The action for money had and received has always been regarded as an action in assumpsit, based upon a promise to repay which the law implies, where one has possession of money which in equity and good conscience belongs to another. “Having money that rightfully belongs to another, creates a debt; and whenever a debt .exists without any express promise to pay, the law implies a promise, and the, action always sounds in contract.” Byxbie v. Wood, 24 N. Y. 607, 610. In that case it was held, that where one person fraudulently procures money of another, the law will imply a promise to repay it, and the injured party need not sue in tort, but may sue in assumpsit for money had and received. In Brewer v. Dyer, 7 Cush. (Mass.) 337, 340, the court said:
“Tlie law, operating on the act of the parties, creates the duty, establishes the privity, and implies the promise and obligation, on which the action is founded.”
That there is in such a case an implied promise to pay is generally recognized in the authorities, and it is so held in the state of Oregon. First National Bank v. Hovey, 34 Or. 162, 55 Pac. 535; Hornefius v. Wilkinson, 51 Or. 45, 93 Pac. 474. In 1 Wood on Limitations (4th Ed.) page 95, it is said :
“Without multiplying instances, generally assumpsit lies for the broach of any simple contract, and in all cases where a contract or promise exists by express act of the parties, or where the circumstances are such that the law will imply a promise; and it may be said that under this head a recovery may be liad for tortious acts properly embraced under the head of actions ex delicto in all those cases where, from the circumstances of the case, the law will imply a promise on the part of the wrongdoer to reimburse the party injured by his act.”
Page 96:
“In cases where a tort may be waived, and assumpsit brought therefor, the ,. latter action will lie, even though an action for the tort is barred by the statute.”

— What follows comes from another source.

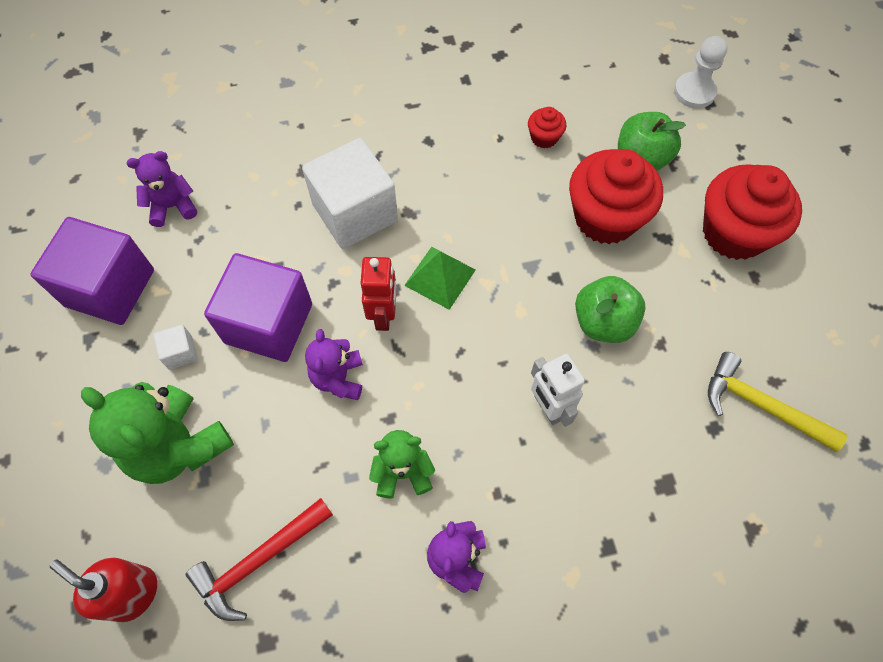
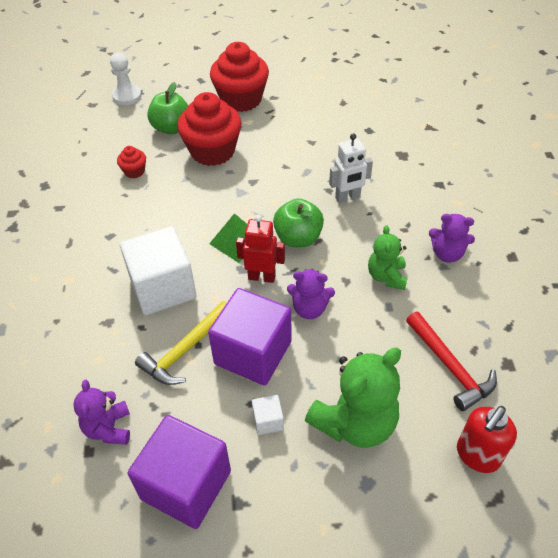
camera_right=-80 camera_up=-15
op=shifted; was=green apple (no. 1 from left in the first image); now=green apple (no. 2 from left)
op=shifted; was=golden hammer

Among the cases cited are Ivey’s Adm’r v. Owens, 28 Ala. 641; Lamb v. Clark, 5 Pick. (Mass.) 193; Kirkman v. Philips’ Heirs, 7 Heisk. (Tenn.) 222; Miller v. Miller, 7 Pick. (Mass.) 133, 19 Am. Dec. 264; Whitaker v. Poston, 120 Tenn. 207, 110 S. W. 1019; Fanson v. Linsley, 20 Kan. 235; Norden v. Jones, 33 Wis. 600, 14 Am. Rep. 782.
We may assume that the statute of limitations of Oregon was framed with a view to existing recognized forms of actions, and that when a limitation of six years was placed upon the commencement of actions “on a contract or liability express 'or implied,” it was intended to apply the same to all actions in assumpsit including that for money had and received. Such seems to have been the construction placed upon- similar statutes of limitation in other states. In Trower v. City and County of San Francisco, 157 Cal. 762, 109 Pac. 617, the court said:
“The action is one to recover moneys unjustly exacted and retained by defendant. It is assumpsit for money had and received, and therefore an action ‘upon a contract, obligation or liability not founded upon an instrument in writing.’ ” ‘
In Kentucky it was held that an action for money had and received was governed by the statute of limitations applicable to cases “arising on a contract express or implied.” Clark v. Logan County, 138 Ky. 676, 128 S. W. 1079. In Missouri, the statute barred after five years all actions on “contracts, obligations or liabilities, express or implied.” It was held that the action for money had and received was governed thereby. Garrett v. Conklin, 52 Mo. App. 654. In Leather Manuf. Bank v. Merchants’ Bank, 128 U. S. 26, 9 Sup. Ct. 3, 32 L. Ed. 342, the action was brought to recover money paid on a forged check. The court held that under the New York statute the action was one on a “contract, obligation or liability, express or implied.” The action in the present case, having been commenced within six years, we think the cause of action was not barred.
The judgment is reversed, and the cause is remanded to the court below for further proceedings.